In response, developers are engaging earlier with the specific local processes that shape project viability. Drainage and soil specialists are being retained before site layouts are finalized, and coordination with county engineers and drainage districts often begins well ahead of formal permit submissions. Public outreach is starting earlier in the zoning process, and project designs are increasingly structured around conservative assumptions, including larger setbacks, additional screening, and layout flexibility, rather than optimized solely for production. County records show projects advancing through multiple redesigns, extended review cycles, and negotiated permit conditions that function as an additional development gate alongside interconnection and incentive timelines.
Demand changes everything
Rapid load growth, driven primarily by data center development, is increasingly shaping where and how solar projects pencil in Illinois. Northern Illinois, particularly the Chicago metropolitan area, has emerged as one of the most important data center hubs in the country, rivaling Dallas and Northern Virginia. What began as a steady stream of large-load requests accelerated sharply in late 2024, as utilities and regional planners began receiving inquiries for hundreds of megawatts of new demand at a pace that outstripped prior planning assumptions. Illinois policy is already responding to these pressures. Recent legislation directs the state to procure roughly 3 GW of battery storage by 2030, sharpening the focus on flexibility and reliability as load growth accelerates.

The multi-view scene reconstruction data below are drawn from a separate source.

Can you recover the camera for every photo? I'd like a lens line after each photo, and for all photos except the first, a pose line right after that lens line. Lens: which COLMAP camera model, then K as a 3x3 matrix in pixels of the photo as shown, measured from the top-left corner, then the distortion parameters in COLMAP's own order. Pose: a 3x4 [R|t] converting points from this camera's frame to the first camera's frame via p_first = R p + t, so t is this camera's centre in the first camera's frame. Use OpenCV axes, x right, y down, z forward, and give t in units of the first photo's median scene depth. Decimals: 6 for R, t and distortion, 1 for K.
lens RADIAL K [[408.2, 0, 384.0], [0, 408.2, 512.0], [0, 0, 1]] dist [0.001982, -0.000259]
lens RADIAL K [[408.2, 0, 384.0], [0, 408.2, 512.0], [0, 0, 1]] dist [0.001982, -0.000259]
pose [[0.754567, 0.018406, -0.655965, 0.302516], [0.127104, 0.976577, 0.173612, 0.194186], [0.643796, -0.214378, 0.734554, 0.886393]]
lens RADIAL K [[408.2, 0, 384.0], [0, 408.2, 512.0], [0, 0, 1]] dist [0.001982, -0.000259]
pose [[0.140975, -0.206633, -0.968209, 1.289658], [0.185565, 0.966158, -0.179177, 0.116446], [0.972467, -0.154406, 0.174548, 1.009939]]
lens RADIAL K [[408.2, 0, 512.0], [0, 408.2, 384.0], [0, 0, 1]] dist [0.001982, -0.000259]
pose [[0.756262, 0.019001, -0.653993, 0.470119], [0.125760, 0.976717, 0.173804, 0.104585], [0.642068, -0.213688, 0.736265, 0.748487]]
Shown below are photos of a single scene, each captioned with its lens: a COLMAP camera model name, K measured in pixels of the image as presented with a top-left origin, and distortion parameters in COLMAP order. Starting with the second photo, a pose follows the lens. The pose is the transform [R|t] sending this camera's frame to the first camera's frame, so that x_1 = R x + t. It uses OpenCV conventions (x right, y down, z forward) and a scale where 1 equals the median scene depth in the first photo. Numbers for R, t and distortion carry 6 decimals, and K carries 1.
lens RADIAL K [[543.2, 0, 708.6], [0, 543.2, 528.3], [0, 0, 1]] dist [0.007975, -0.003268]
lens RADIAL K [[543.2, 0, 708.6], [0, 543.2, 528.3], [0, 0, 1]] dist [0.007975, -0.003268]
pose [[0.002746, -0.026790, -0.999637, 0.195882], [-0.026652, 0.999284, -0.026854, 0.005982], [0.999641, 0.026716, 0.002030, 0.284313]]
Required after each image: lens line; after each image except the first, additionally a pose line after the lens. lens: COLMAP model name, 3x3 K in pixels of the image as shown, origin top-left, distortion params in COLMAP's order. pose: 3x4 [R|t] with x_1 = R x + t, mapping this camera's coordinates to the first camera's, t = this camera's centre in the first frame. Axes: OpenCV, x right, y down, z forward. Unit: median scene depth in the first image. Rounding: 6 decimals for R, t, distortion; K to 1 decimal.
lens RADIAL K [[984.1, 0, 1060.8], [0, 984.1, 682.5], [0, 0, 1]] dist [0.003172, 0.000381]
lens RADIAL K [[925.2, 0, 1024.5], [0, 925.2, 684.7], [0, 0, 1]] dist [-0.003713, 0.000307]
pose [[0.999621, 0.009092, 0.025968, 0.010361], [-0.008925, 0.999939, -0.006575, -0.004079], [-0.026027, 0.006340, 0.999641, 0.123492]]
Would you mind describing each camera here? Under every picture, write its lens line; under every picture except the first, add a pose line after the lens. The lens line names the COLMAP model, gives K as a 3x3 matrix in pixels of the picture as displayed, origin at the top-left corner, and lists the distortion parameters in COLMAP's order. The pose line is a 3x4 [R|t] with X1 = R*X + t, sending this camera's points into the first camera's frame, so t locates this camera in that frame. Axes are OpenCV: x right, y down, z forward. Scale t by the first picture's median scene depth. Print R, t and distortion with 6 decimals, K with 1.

The impact is most pronounced in ComEd territory, where Illinois sits within PJM. Data centers arrive in large, concentrated blocks of demand and ramp up load over several years, tightening system conditions and increasing the value of projects that can deliver power close to where it is consumed. This dynamic is already influencing market structure. In December, the Federal Energy Regulatory Commission (FERC) directed PJM to draft new rules governing the co-location of large loads, such as data centers, with generation assets, including new frameworks for temporary, firm, and non-firm capacity arrangements. While PJM works through the details, the directive itself is telling: data center growth is no longer just a forecasting challenge, but a structural issue reshaping how capacity, interconnection, and reliability are managed.
For developers, the takeaway is that load growth is creating micro-markets within Illinois. Projects near major demand centers increasingly benefit from faster commercialization, alternative offtake structures, and future optionality tied to reliability and capacity value. Those farther from load centers face greater exposure to local opposition, interconnection congestion, and incentive timing risk. The Illinois market is no longer defined solely by access to programs, but by how quickly projects can deliver to areas where demand is growing fastest.
Change creates opportunity
These evolutions in Illinois do not impact its position as one of the most attractive solar markets in the country, but they do require developers to approach the state with greater selectivity and a more rigorous process.
The most successful projects will be able to withstand – or bypass – incentive timing risk, navigate local process with discipline, and align with emerging demand centers. Developers who can adapt to this required evolution will continue to find worthwhile opportunities in one of the country’s most consequential clean energy markets. Additionally, projects that can incorporate energy storage or otherwise provide capacity and reliability value will be particularly well-positioned as Illinois pursues its storage procurement goals and grapples with AI‑driven load growth.